Given some old civilizations had the decency to write things on clay tablets, we have a record that shows it took hundreds of years for some societies to develop the notion of ’27’ as distinct from ’27 barrels of oil.’ And that was after they figured out things like ‘5 fish tokens’ equals ‘5 fish token imprints.’ And they had been doing accounting and war before they even figured that out.
Most dead civilizations never got beyond addition and some simplified recipes for subtraction, ratios, etc. Even by the Italian Renaissance, double-entry bookkeeping was created to only use addition: subtraction was a rare skill and hard to checksum.
By World War 2, we had rooms full of people called ‘computers’ – they manipulated numbers. Your average ‘computer’ in some of those rooms was not asked to work with negative numbers: the rules were too subtle, so -6 times 24 would be punted to an advanced ‘computer’ person.

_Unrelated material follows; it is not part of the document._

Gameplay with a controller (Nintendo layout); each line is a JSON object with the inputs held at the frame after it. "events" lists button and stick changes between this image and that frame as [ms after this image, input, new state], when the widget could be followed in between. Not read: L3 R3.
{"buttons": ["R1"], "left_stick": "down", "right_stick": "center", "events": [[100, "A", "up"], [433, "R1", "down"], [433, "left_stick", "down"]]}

In summary, your notion of 27 has very little in common with neurons in your brain that respond to groups of 3.
tyroneslothrop says
Caleb Everett’s new book Numbers and the Making of Us: Counting and the Course of Human Cultures is also interesting on this topic.
consciousness razor says
Azkyroth:
That sounds totally unreasonable to me. What secret special sauce does a certain collection of numbers have, which all other numbers don’t, that is supposed to indicate that the ones in that collection “really exist”? If any number exists, then what kind of distinction or principle or rule or whatever would tell you that any other number doesn’t?
Let me suppose you’re somehow correct about those numbers or about any other specific collection you like. Does anything make the number (1+1+1+1) “reality-deficient,” or does it lack something that the existing numbers have? What if we consider (e^(1+1))/(pi-1), or what if we did any other sequence of mathematical operations with them? At some point, somehow, for no obvious reason, we’re no longer talking about reality? (If we ever were talking about reality.) Why should we believe that’s true?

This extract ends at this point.